** PROBLEM **
Could you rewrite the entries below with "city" changed to "town" and everything else left as is, omitting the pictures?

** Raw entries **
╔══
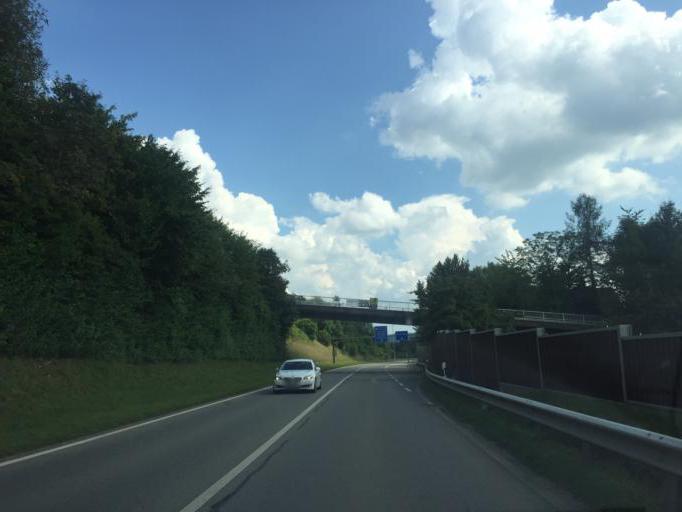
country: CH
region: Thurgau
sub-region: Frauenfeld District
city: Wagenhausen
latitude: 47.6769
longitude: 8.8344
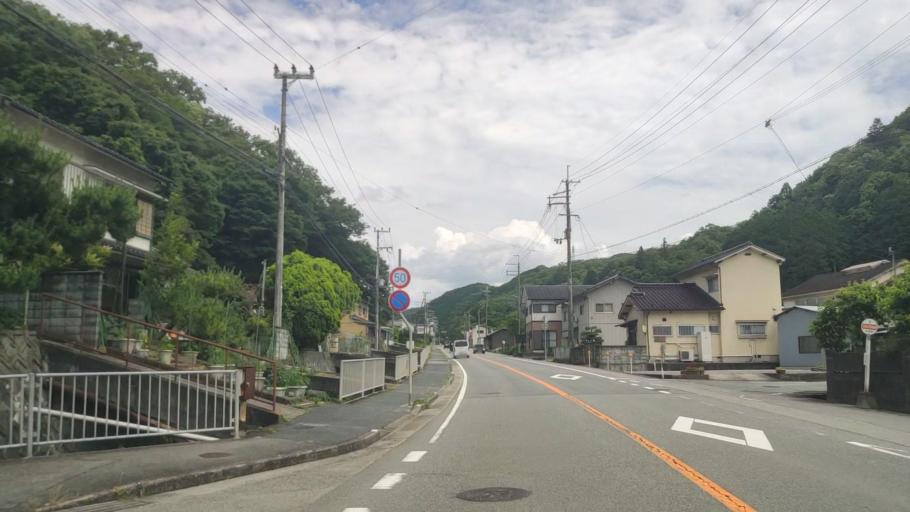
╚══
** THE REPLY **
country: CH
region: Thurgau
sub-region: Frauenfeld District
town: Wagenhausen
latitude: 47.6769
longitude: 8.8344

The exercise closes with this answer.